- Text passage
A Method for Pedestrian Trajectory Prediction Using INS-GNSS Wearable Devices

Abstract

Driven by advancements in artificial intelligence technology, pedestrian trajectory prediction is shifting from traditional machine learning methods toward autonomous decision-making frameworks based on neural networks. However, the spatiotemporal uncertainty of pedestrian movement results in low accuracy of existing prediction models. To address this issue, we propose a multi-source perception fusion system based on INS-GNSS wearable devices. By integrating high-precision inertial measurement units (IMUs) and multi-mode global navigation satellite systems (GNSS), we enhance localization and prediction accuracy. For localization, we introduce a Gait Adaptive UKF (Gait-AUKF) that identifies pedestrian gait patterns and motion states by fusing multi-sensor data. An adaptive algorithm effectively suppresses trajectory drift and improves tracking accuracy. For trajectory prediction, we propose a pedestrian trajectory prediction framework based on a multi-source fusion attention mechanism. A GRU encoder extracts pedestrian trajectory features from historical motion data. An attention mechanism assigns varying weights to trajectory features across different scales. An LSTM decoder and A* path planning algorithm constrain spatiotemporal paths to generate future pedestrian trajectories. Experimental results demonstrate that compared to UKF and AKF, the Gait-AUKF reduces eastward error by 30%, northward error by 26.27%, and vertical error by 49.08%. The complete prediction framework achieves a 68.54% reduction in average position error (APE) and a 70.42% reduction in direction error (DE) compared to LSTM and Transformer models. Ablation experiments demonstrate that the integrated Gait-AUKF algorithm and A* path planning algorithm enhance model decision performance. After incorporating these algorithms, the model’s ADE decreased by 68.49% and FDE by 71.86%.

- Exercise requirements
1) In the pedestrian trajectory prediction abstract, by what percentage does the Gait-AUKF reduce vertical error compared to UKF and AKF?
2) Please pick up the pedestrian trajectory prediction abstract after its final sentence and keep writing.

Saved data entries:
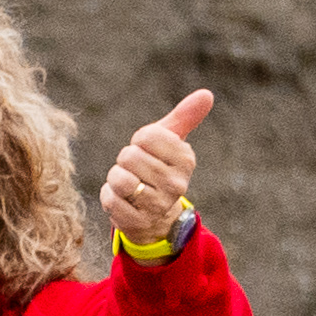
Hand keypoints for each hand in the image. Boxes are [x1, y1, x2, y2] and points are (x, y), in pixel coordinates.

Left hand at [103, 86, 211, 247]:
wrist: (155, 214)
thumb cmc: (159, 167)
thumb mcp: (171, 141)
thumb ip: (184, 117)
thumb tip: (207, 93)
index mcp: (186, 159)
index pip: (146, 135)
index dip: (139, 141)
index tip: (147, 151)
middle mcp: (176, 183)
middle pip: (129, 156)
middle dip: (125, 161)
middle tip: (137, 171)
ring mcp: (158, 205)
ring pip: (119, 178)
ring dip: (115, 179)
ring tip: (129, 184)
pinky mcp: (138, 221)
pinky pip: (109, 199)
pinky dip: (108, 196)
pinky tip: (122, 199)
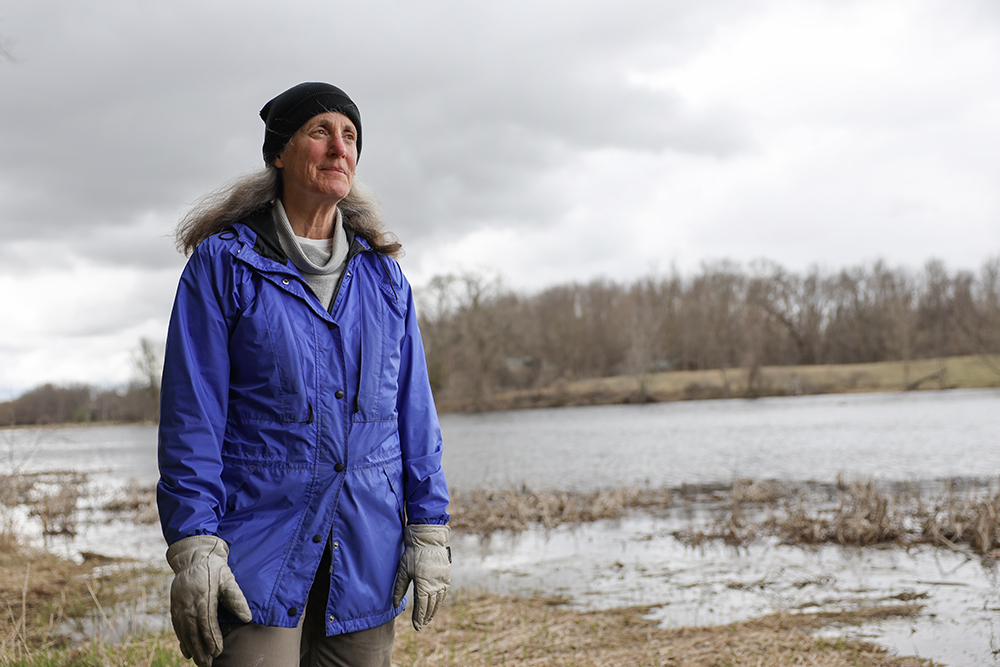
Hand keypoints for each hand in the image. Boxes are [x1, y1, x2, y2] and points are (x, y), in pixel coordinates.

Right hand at [166, 535, 252, 666]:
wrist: (193, 557)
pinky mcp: (174, 607)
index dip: (212, 639)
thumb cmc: (214, 568)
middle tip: (207, 665)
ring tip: (199, 663)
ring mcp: (179, 606)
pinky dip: (182, 641)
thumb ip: (236, 598)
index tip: (218, 651)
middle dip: (201, 650)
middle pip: (194, 631)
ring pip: (184, 632)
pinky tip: (187, 652)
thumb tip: (247, 617)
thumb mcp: (228, 578)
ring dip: (192, 648)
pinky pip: (177, 627)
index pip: (207, 622)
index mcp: (203, 596)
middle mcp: (188, 603)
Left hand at [392, 524, 450, 630]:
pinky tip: (436, 605)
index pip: (422, 606)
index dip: (419, 617)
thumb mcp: (403, 571)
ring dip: (434, 611)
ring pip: (439, 601)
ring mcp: (442, 580)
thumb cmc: (413, 554)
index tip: (416, 626)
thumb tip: (395, 604)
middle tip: (421, 625)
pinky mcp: (446, 575)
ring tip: (428, 619)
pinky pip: (444, 593)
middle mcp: (435, 584)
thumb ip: (399, 589)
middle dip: (426, 617)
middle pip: (431, 606)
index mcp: (423, 584)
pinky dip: (440, 601)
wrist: (428, 539)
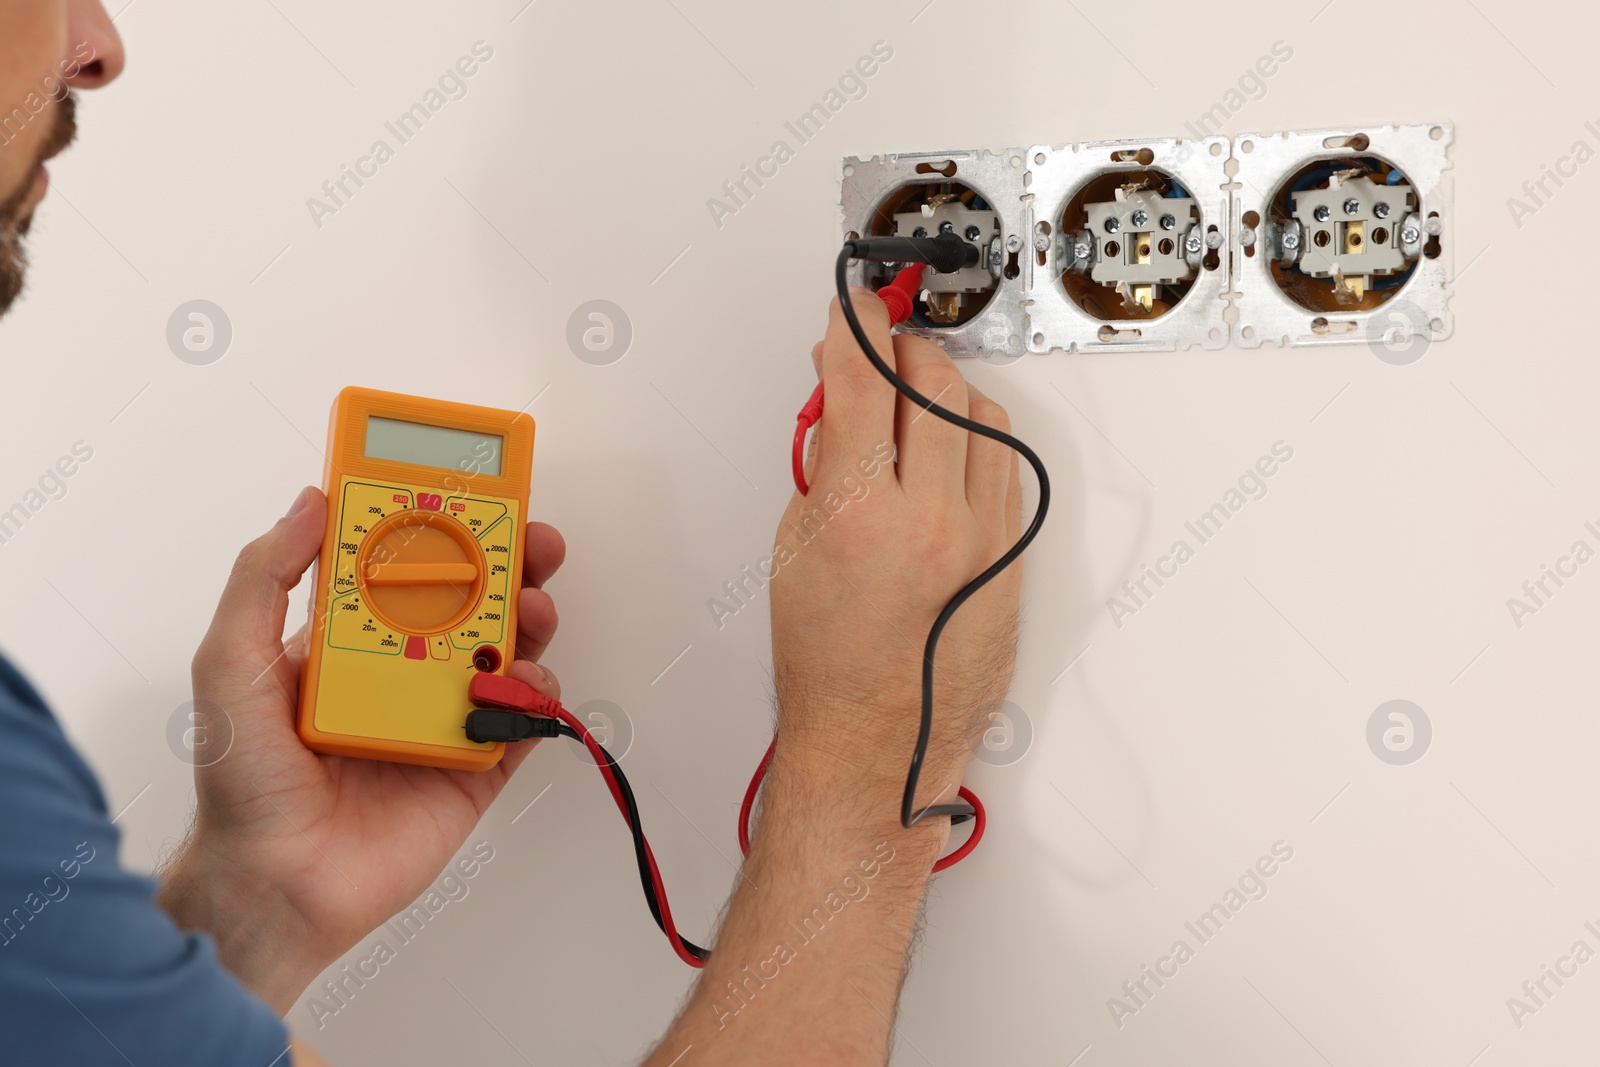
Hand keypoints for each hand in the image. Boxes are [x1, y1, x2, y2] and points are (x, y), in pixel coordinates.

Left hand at [157, 486, 565, 1011]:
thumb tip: (307, 504)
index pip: (402, 566)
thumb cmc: (241, 785)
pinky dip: (538, 699)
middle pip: (471, 603)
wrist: (274, 885)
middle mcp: (399, 673)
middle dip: (509, 564)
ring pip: (503, 656)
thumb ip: (263, 580)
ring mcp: (440, 720)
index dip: (439, 527)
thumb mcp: (230, 663)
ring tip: (533, 609)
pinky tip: (526, 685)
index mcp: (347, 641)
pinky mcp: (474, 770)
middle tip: (533, 541)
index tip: (468, 494)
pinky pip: (522, 724)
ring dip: (528, 623)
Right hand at [768, 289, 1022, 822]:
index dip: (851, 328)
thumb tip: (841, 406)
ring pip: (981, 416)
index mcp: (858, 511)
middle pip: (930, 383)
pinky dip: (977, 440)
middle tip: (878, 347)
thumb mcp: (794, 546)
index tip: (850, 306)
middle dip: (900, 350)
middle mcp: (930, 517)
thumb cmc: (825, 660)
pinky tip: (950, 446)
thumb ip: (823, 464)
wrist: (876, 739)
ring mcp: (981, 536)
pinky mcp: (1012, 556)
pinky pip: (1006, 467)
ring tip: (912, 401)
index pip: (858, 380)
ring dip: (943, 391)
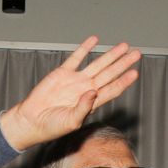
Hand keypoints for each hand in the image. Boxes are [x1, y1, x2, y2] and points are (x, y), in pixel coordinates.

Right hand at [0, 37, 140, 150]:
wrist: (32, 120)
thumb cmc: (52, 127)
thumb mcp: (71, 122)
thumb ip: (84, 108)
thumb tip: (93, 92)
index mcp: (91, 103)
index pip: (112, 89)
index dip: (124, 81)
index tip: (135, 73)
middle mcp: (86, 89)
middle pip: (110, 74)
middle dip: (123, 63)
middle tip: (136, 54)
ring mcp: (76, 80)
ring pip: (98, 64)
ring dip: (111, 55)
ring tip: (123, 46)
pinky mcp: (62, 73)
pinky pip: (76, 58)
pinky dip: (85, 48)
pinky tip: (94, 40)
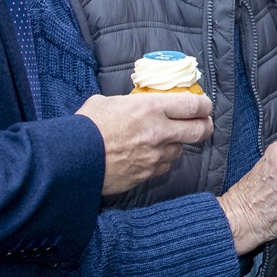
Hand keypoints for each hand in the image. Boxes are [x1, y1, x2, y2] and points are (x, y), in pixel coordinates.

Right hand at [78, 90, 213, 194]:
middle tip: (203, 124)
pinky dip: (161, 160)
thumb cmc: (86, 127)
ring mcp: (155, 156)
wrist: (71, 160)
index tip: (204, 105)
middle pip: (200, 130)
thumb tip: (137, 103)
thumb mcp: (108, 102)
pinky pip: (164, 166)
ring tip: (163, 139)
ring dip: (177, 144)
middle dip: (205, 126)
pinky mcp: (147, 174)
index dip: (205, 105)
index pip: (194, 105)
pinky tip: (149, 155)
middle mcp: (159, 132)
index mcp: (151, 108)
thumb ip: (130, 103)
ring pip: (181, 150)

- Written responses
1) 49.08%

2)
1. Introduction

In the fields of urban navigation and personal safety, reliable and precise pedestrian localization and tracking systems play an extremely critical role. Pedestrian trajectory prediction (PTP) [1] serves as a key technical prerequisite for ensuring the safety of vulnerable road users (VRUs) [2] in autonomous driving systems. Its core task is to model a pedestrian’s past and current movement data to infer their historical motion states, thereby predicting their future spatiotemporal path [3]. However, pedestrian motion is inherently highly random and multimodal due to intentional uncertainty [4], making accurate and robust trajectory prediction a persistent challenge, particularly in complex urban environments.

In pedestrian navigation, high-precision inertial measurement units (IMUs) can provide high-frequency motion data, but errors in IMU sensors accumulate over time [5,6,7]. Multi-global navigation satellite systems (Multi-GNSS) [8] can improve positioning accuracy, but signals are prone to loss in complex environments such as urban high-rise buildings and tunnels [9]. Therefore, the INS/GNSS integrated navigation system maintains accuracy in the event of signal loss through complementary advantages, while eliminating IMU accumulated errors through satellite positioning. The key lies in effectively integrating the two types of information [10,11]. To suppress IMU drift, IMUs are often placed on the feet or legs and zero velocity update (ZUPT) technology is used. Traditional ZUPT relies on a fixed threshold and is only suitable for uniform motion, making it difficult to adapt to different gaits. Therefore, in previous studies, Johan et al. [12] uased Bayesian adaptive thresholding method to select a separate threshold for each type of motion pattern, but this method overly relied on the number of motion patterns. Cho et al. [13] developed a threshold-free algorithm that detects zero speed through signal shape but is limited to walking and brisk walking motion patterns. This article proposes an adaptive unscented Kalman filter localization algorithm based on gait constraint model. By establishing a pedestrian gait phase constraint model and detecting zero velocity intervals, the heading and step size are optimized according to different motion states. Meanwhile, utilizing an adaptive Kalman filter to fuse motion data and correct position drift during gait effectively improves positioning accuracy and robustness in complex environments.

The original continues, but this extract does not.